As mudanças climáticas podem desempenhar um papel, devido à capacidade do peixe-dourado de se adaptar a águas aquecidas e mal oxigenadas, acrescentou ele.

"Há literalmente milhões de peixes-dourados nos Grandes Lagos, se não dezenas de milhões", afirmou Mandrak.

Apesar da ameaça, acrescentou ele, os gestores ambientais tendem a esquecer os peixes-dourados. "Eles simplesmente assumem: 'Está lá há 150 anos —não há nada que possamos fazer a respeito'".

O problema não é exclusivo do Canadá.

Na Austrália, um punhado de peixes-dourados indesejados e sua prole tomaram conta de um rio no sudoeste do país.

Peixes-dourados selvagens inundaram cursos d'água no Reino Unido, e, em Burnsville, Minnesota (EUA), a descoberta de criaturas do tamanho de uma bola de futebol em um lago em 2021 fez as autoridades implorarem a moradores: "Por favor, não soltem seus peixes-dourados de estimação em lagoas e lagos!"
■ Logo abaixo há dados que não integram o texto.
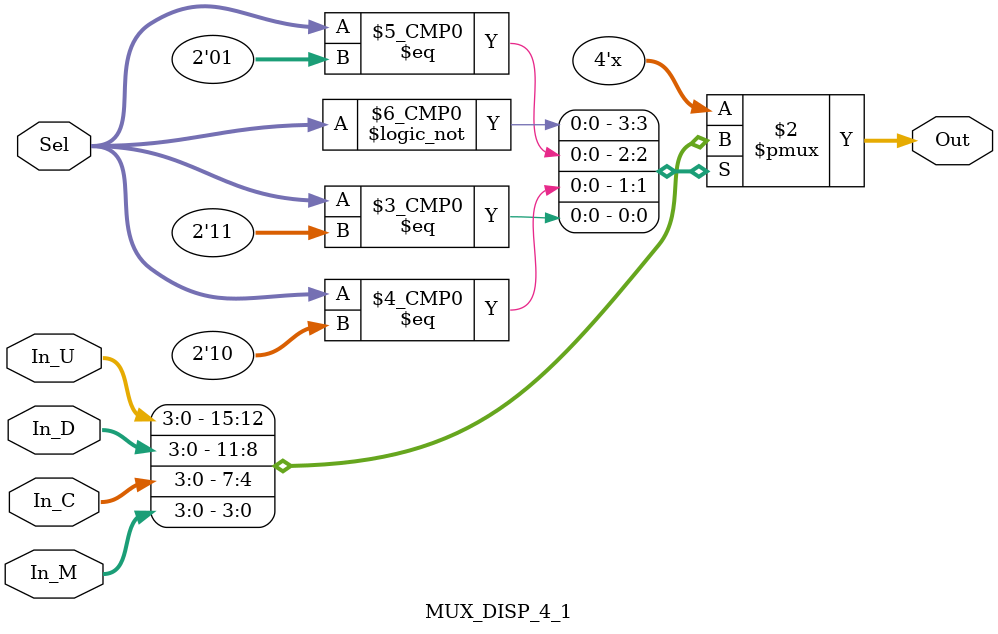
<source format=v>
`timescale 1ns / 1ps
module MUX_DISP_4_1(
    input [3:0] In_U,
    input [3:0] In_D,
    input [3:0] In_C,
    input [3:0] In_M,
    input [1:0] Sel,
    output reg [3:0] Out
    );

always @*
begin
	
	case(Sel)
		2'b00: Out <= In_U;
		2'b01: Out <= In_D;
		2'b10: Out <= In_C;
		2'b11: Out <= In_M;
	endcase
	
end

endmodule

</source>
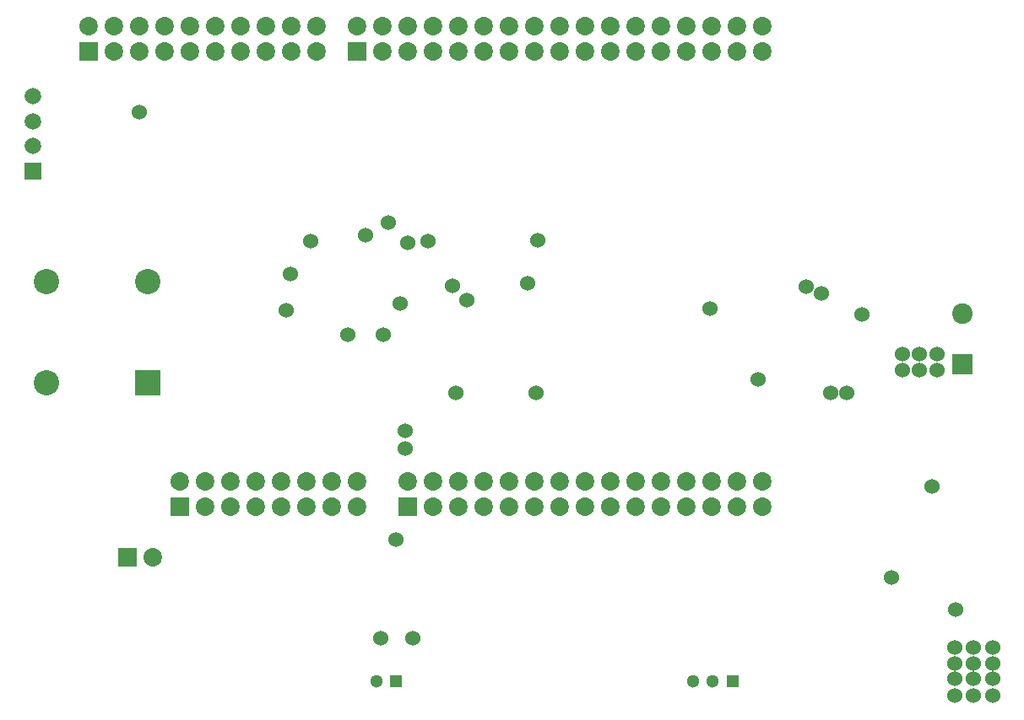
<source format=gbs>
G04*
G04 #@! TF.GenerationSoftware,Altium Limited,Altium Designer,25.1.2 (22)*
G04*
G04 Layer_Color=16711935*
%FSLAX25Y25*%
%MOIN*%
G70*
G04*
G04 #@! TF.SameCoordinates,A459EDE3-80A4-426C-A58C-906856A2545A*
G04*
G04*
G04 #@! TF.FilePolarity,Negative*
G04*
G01*
G75*
%ADD56C,0.08110*%
%ADD57R,0.08110X0.08110*%
%ADD58R,0.07323X0.07323*%
%ADD59C,0.07323*%
%ADD60R,0.10000X0.10000*%
%ADD61C,0.10000*%
%ADD62C,0.06535*%
%ADD63R,0.06535X0.06535*%
%ADD64C,0.05118*%
%ADD65R,0.05118X0.05118*%
%ADD66C,0.06024*%
D56*
X377000Y157500D02*
D03*
D57*
Y137500D02*
D03*
D58*
X68000Y81000D02*
D03*
X158000D02*
D03*
X32000Y261000D02*
D03*
X138000D02*
D03*
X47500Y61000D02*
D03*
D59*
X78000Y81000D02*
D03*
X88000D02*
D03*
X98000D02*
D03*
X108000D02*
D03*
X118000D02*
D03*
X128000D02*
D03*
X138000D02*
D03*
X68000Y91000D02*
D03*
X78000D02*
D03*
X88000D02*
D03*
X98000D02*
D03*
X108000D02*
D03*
X118000D02*
D03*
X128000D02*
D03*
X138000D02*
D03*
X248000D02*
D03*
X298000D02*
D03*
X288000Y81000D02*
D03*
X298000D02*
D03*
X288000Y91000D02*
D03*
X278000D02*
D03*
X268000D02*
D03*
X258000D02*
D03*
X238000D02*
D03*
X228000D02*
D03*
X218000D02*
D03*
X208000D02*
D03*
X198000D02*
D03*
X188000D02*
D03*
X178000D02*
D03*
X168000D02*
D03*
X158000D02*
D03*
X278000Y81000D02*
D03*
X268000D02*
D03*
X258000D02*
D03*
X248000D02*
D03*
X238000D02*
D03*
X228000D02*
D03*
X218000D02*
D03*
X208000D02*
D03*
X198000D02*
D03*
X188000D02*
D03*
X178000D02*
D03*
X168000D02*
D03*
X122000Y271000D02*
D03*
X112000D02*
D03*
X102000D02*
D03*
X92000D02*
D03*
X82000D02*
D03*
X72000D02*
D03*
X62000D02*
D03*
X52000D02*
D03*
X42000D02*
D03*
X122000Y261000D02*
D03*
X112000D02*
D03*
X102000D02*
D03*
X92000D02*
D03*
X82000D02*
D03*
X72000D02*
D03*
X62000D02*
D03*
X52000D02*
D03*
X42000D02*
D03*
X32000Y271000D02*
D03*
X298000D02*
D03*
X288000D02*
D03*
X278000D02*
D03*
X268000D02*
D03*
X258000D02*
D03*
X248000D02*
D03*
X238000D02*
D03*
X228000D02*
D03*
X218000D02*
D03*
X208000D02*
D03*
X198000D02*
D03*
X188000D02*
D03*
X178000D02*
D03*
X168000D02*
D03*
X158000D02*
D03*
X148000D02*
D03*
X138000D02*
D03*
X298000Y261000D02*
D03*
X288000D02*
D03*
X278000D02*
D03*
X268000D02*
D03*
X258000D02*
D03*
X248000D02*
D03*
X238000D02*
D03*
X228000D02*
D03*
X218000D02*
D03*
X208000D02*
D03*
X198000D02*
D03*
X188000D02*
D03*
X178000D02*
D03*
X168000D02*
D03*
X158000D02*
D03*
X148000D02*
D03*
X57500Y61000D02*
D03*
D60*
X55500Y130000D02*
D03*
D61*
X15500D02*
D03*
X55500Y170000D02*
D03*
X15500D02*
D03*
D62*
X10000Y243343D02*
D03*
Y233500D02*
D03*
Y223657D02*
D03*
D63*
Y213815D02*
D03*
D64*
X145626Y12000D02*
D03*
X270626Y12138D02*
D03*
X278500D02*
D03*
D65*
X153500Y12000D02*
D03*
X286374Y12138D02*
D03*
D66*
X374500Y40500D02*
D03*
X349000Y53000D02*
D03*
X176943Y126000D02*
D03*
X158000Y185500D02*
D03*
X150500Y193500D02*
D03*
X157000Y104000D02*
D03*
Y111000D02*
D03*
X134500Y149000D02*
D03*
X296500Y131500D02*
D03*
X277500Y159500D02*
D03*
X52000Y237000D02*
D03*
X155000Y161500D02*
D03*
X148500Y149000D02*
D03*
X166000Y186000D02*
D03*
X153500Y68000D02*
D03*
X160000Y29000D02*
D03*
X147500D02*
D03*
X365000Y89000D02*
D03*
X374000Y25500D02*
D03*
X389000D02*
D03*
X381500D02*
D03*
X389000Y6500D02*
D03*
X381500D02*
D03*
X374000D02*
D03*
X389000Y13000D02*
D03*
X381500D02*
D03*
X374000D02*
D03*
X389000Y19000D02*
D03*
X381500D02*
D03*
X374000D02*
D03*
X353500Y135000D02*
D03*
Y141500D02*
D03*
X360000Y135000D02*
D03*
Y141500D02*
D03*
X367000Y135000D02*
D03*
Y141500D02*
D03*
X331500Y126000D02*
D03*
X325000D02*
D03*
X321500Y165500D02*
D03*
X315500Y168000D02*
D03*
X141500Y188500D02*
D03*
X111900Y173200D02*
D03*
X208600Y126200D02*
D03*
X110223Y158623D02*
D03*
X119600Y186000D02*
D03*
X337500Y157200D02*
D03*
X175600Y168300D02*
D03*
X209300Y186500D02*
D03*
X181300Y162800D02*
D03*
X205300Y169400D02*
D03*
M02*

</source>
Anthony Ricciardi, professor de ecologia invasora na Universidade McGill em Montreal, observou que nem todos os peixes-dourados invasores se tornam gigantes, mas até mesmo os pequenos são problemáticos, superando as populações de peixes nativos e danificando o meio ambiente.

As pessoas erroneamente acreditam que, porque os peixes-dourados são "pequenos e fofos", eles não representarão um problema quando soltos na natureza, disse Ricciardi. "É a síndrome do 'Free Willy'".

Peixes-dourados, ele acrescentou, são apenas uma pequena parte de uma vasta invasão de espécies não nativas cujos resultados podem ser imprevisíveis e, em alguns casos, são agravados pelas mudanças climáticas.

"Sob influência humana, as criaturas estão se movendo mais rápido, mais longe e em maior número, alcançando partes do planeta que nunca poderiam alcançar antes", disse ele. "Estamos falando sobre a redistribuição da vida na Terra."